[Stored items]
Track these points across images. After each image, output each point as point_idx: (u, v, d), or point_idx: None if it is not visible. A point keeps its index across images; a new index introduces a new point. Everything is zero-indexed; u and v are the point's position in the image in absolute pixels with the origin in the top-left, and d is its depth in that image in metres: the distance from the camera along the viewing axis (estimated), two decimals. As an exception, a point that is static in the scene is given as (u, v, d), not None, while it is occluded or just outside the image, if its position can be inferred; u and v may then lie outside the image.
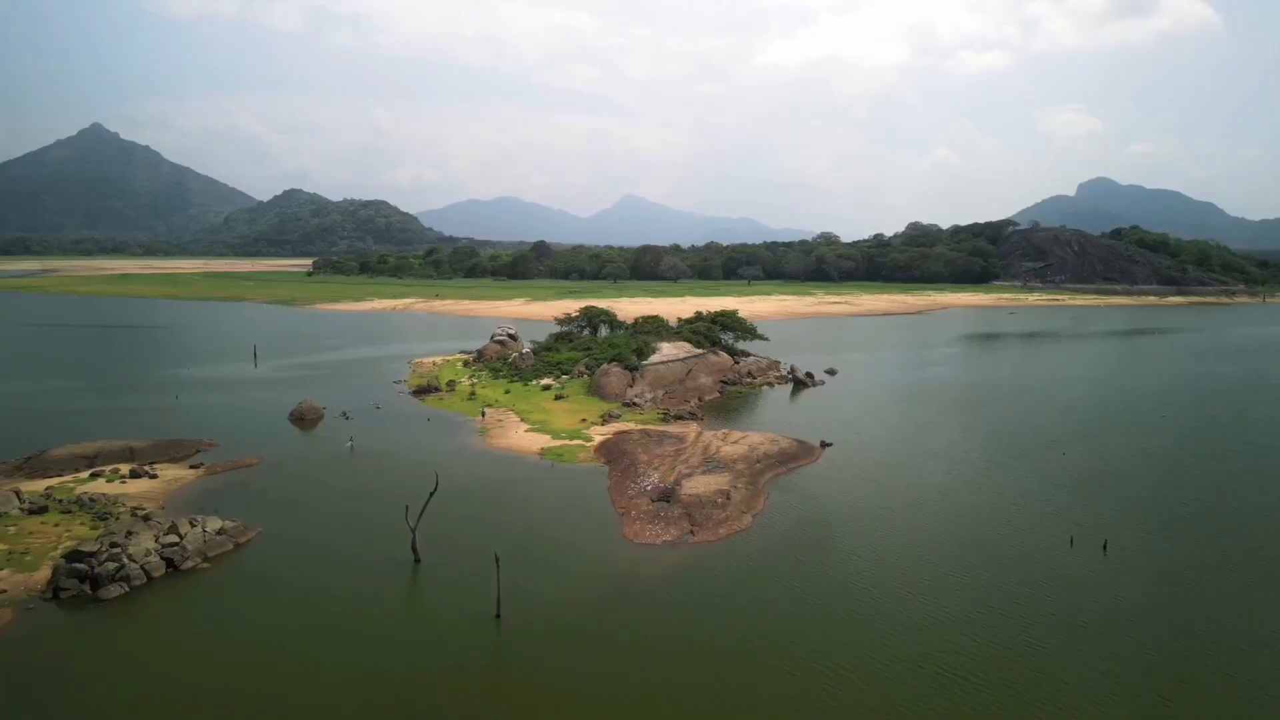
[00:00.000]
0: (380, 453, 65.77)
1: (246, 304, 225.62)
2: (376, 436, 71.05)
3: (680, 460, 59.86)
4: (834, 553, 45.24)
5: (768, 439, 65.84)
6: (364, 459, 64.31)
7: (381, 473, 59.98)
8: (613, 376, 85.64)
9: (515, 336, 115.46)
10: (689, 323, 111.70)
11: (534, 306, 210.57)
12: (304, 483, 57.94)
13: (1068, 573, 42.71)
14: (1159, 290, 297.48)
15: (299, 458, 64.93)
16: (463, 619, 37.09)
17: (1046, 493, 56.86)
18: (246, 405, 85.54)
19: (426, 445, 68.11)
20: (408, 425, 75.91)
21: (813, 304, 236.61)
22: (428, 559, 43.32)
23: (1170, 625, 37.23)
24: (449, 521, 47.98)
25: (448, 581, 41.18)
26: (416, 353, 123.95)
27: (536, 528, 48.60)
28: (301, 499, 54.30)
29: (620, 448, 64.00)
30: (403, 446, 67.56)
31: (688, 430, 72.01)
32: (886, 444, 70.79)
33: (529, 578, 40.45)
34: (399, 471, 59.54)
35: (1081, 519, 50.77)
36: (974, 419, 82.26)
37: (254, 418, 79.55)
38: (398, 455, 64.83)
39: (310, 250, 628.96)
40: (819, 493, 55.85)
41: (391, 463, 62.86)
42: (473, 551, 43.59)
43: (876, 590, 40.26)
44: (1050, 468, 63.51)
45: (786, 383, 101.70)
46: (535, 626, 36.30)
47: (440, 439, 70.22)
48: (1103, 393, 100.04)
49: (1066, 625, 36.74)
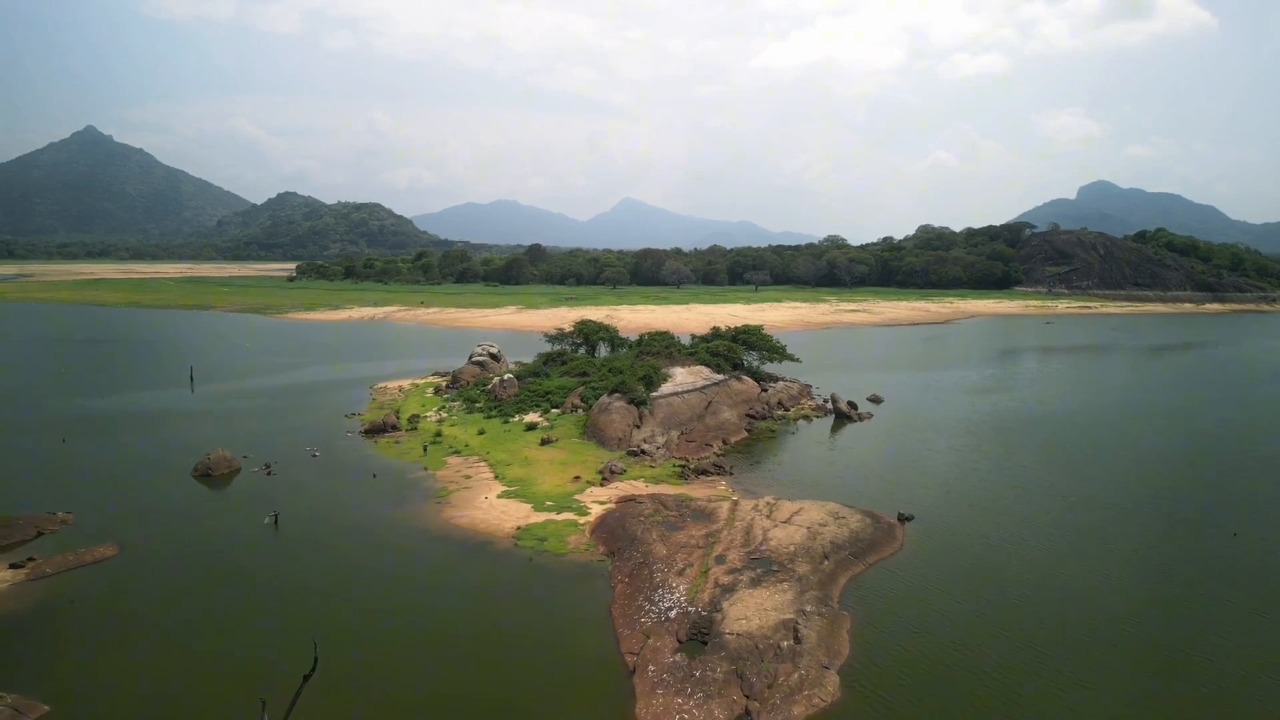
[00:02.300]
0: (291, 536, 47.51)
1: (213, 313, 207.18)
2: (299, 503, 52.85)
3: (713, 554, 41.72)
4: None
5: (828, 512, 47.76)
6: (263, 552, 46.05)
7: (281, 577, 41.80)
8: (615, 414, 67.43)
9: (498, 356, 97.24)
10: (705, 340, 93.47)
11: (525, 316, 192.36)
12: (162, 596, 39.68)
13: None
14: (1194, 297, 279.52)
15: (178, 542, 46.55)
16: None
17: (1254, 604, 38.73)
18: (150, 452, 67.22)
19: (362, 518, 49.94)
20: (345, 484, 57.70)
21: (829, 312, 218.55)
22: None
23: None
24: (356, 687, 29.90)
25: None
26: (384, 374, 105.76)
27: (497, 702, 30.45)
28: (151, 629, 36.12)
29: (627, 529, 45.81)
30: (325, 523, 49.28)
31: (716, 494, 53.91)
32: (984, 512, 52.62)
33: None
34: (304, 572, 41.54)
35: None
36: (1080, 468, 64.16)
37: (152, 470, 61.37)
38: (314, 540, 46.60)
39: (301, 254, 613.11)
40: (920, 612, 37.68)
41: (299, 559, 44.65)
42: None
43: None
44: (1233, 562, 45.36)
45: (825, 415, 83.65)
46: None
47: (382, 508, 51.97)
48: (1208, 427, 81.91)
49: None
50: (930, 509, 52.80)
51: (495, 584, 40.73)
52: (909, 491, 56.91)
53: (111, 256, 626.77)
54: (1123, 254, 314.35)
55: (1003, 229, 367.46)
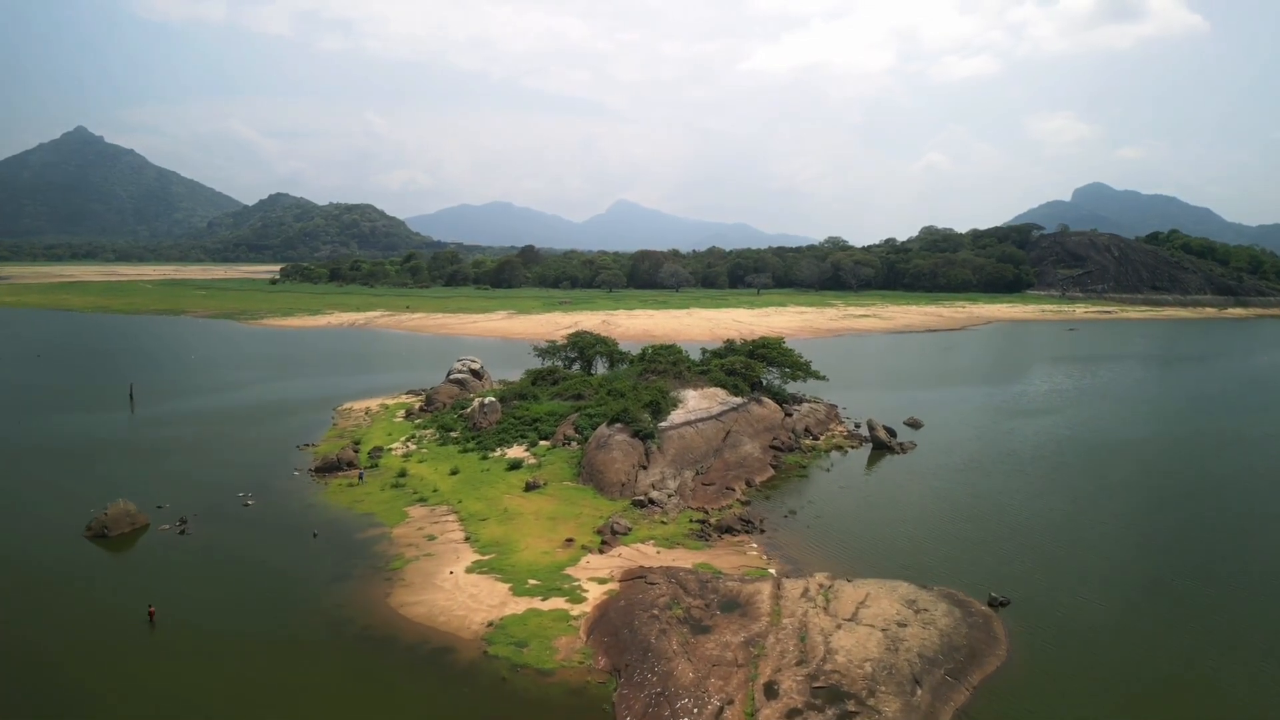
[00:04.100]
0: (167, 641, 35.25)
1: (185, 318, 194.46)
2: (200, 581, 40.73)
3: (760, 679, 29.76)
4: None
5: (902, 599, 35.90)
6: (121, 667, 33.88)
7: (130, 712, 29.64)
8: (616, 451, 55.35)
9: (480, 373, 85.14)
10: (718, 356, 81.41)
11: (516, 322, 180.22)
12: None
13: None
14: (1215, 301, 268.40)
15: (8, 642, 34.34)
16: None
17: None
18: (45, 498, 54.90)
19: (280, 607, 37.72)
20: (274, 547, 45.50)
21: (837, 317, 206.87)
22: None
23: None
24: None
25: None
26: (353, 391, 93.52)
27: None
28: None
29: (635, 630, 33.76)
30: (224, 617, 36.88)
31: (747, 564, 41.98)
32: (1096, 586, 40.68)
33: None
34: (167, 702, 29.43)
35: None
36: (1194, 517, 52.39)
37: (36, 525, 49.12)
38: (200, 647, 34.23)
39: (292, 256, 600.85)
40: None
41: (166, 679, 32.42)
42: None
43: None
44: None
45: (859, 444, 71.79)
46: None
47: (313, 588, 39.77)
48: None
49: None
50: (1023, 582, 40.94)
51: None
52: (986, 555, 45.09)
53: (97, 258, 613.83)
54: (1138, 256, 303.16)
55: (1010, 230, 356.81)
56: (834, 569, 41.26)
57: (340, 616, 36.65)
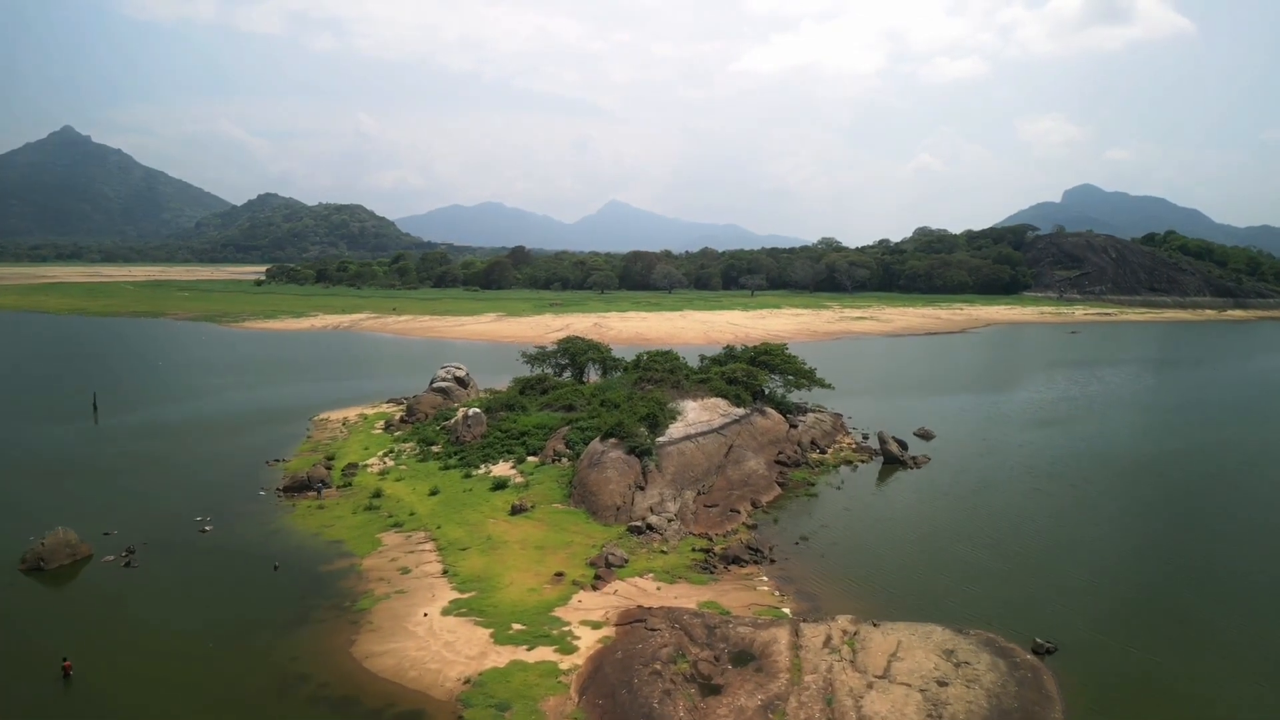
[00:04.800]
0: (82, 707, 30.44)
1: (164, 320, 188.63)
2: (143, 625, 35.90)
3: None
4: None
5: (938, 649, 31.46)
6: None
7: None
8: (610, 470, 50.71)
9: (465, 381, 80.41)
10: (717, 363, 76.81)
11: (506, 324, 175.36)
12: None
13: None
14: (1214, 302, 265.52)
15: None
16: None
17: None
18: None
19: (225, 659, 32.93)
20: (230, 582, 40.67)
21: (834, 320, 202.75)
22: None
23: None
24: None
25: None
26: (332, 399, 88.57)
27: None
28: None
29: (635, 693, 29.13)
30: (159, 669, 32.13)
31: (758, 602, 37.44)
32: (1151, 627, 36.29)
33: None
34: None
35: None
36: (1240, 534, 48.16)
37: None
38: (125, 711, 29.54)
39: (280, 256, 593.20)
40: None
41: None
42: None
43: None
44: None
45: (869, 457, 67.36)
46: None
47: (270, 637, 35.00)
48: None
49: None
50: (1062, 623, 36.52)
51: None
52: (1015, 591, 40.66)
53: (82, 259, 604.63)
54: (1136, 257, 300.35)
55: (1005, 231, 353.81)
56: (855, 607, 36.78)
57: (294, 671, 31.88)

**REQUIRED WORK**
Return only the part of the records above that opens with the line containing "26: (416, 353, 123.95)" and closes with the line containing "37: (254, 418, 79.55)", ends included.

**YOUR RESPONSE**
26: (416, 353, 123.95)
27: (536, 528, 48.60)
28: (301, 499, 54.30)
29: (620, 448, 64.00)
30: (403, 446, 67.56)
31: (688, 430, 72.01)
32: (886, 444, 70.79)
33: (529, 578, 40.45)
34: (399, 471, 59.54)
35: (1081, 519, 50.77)
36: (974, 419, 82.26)
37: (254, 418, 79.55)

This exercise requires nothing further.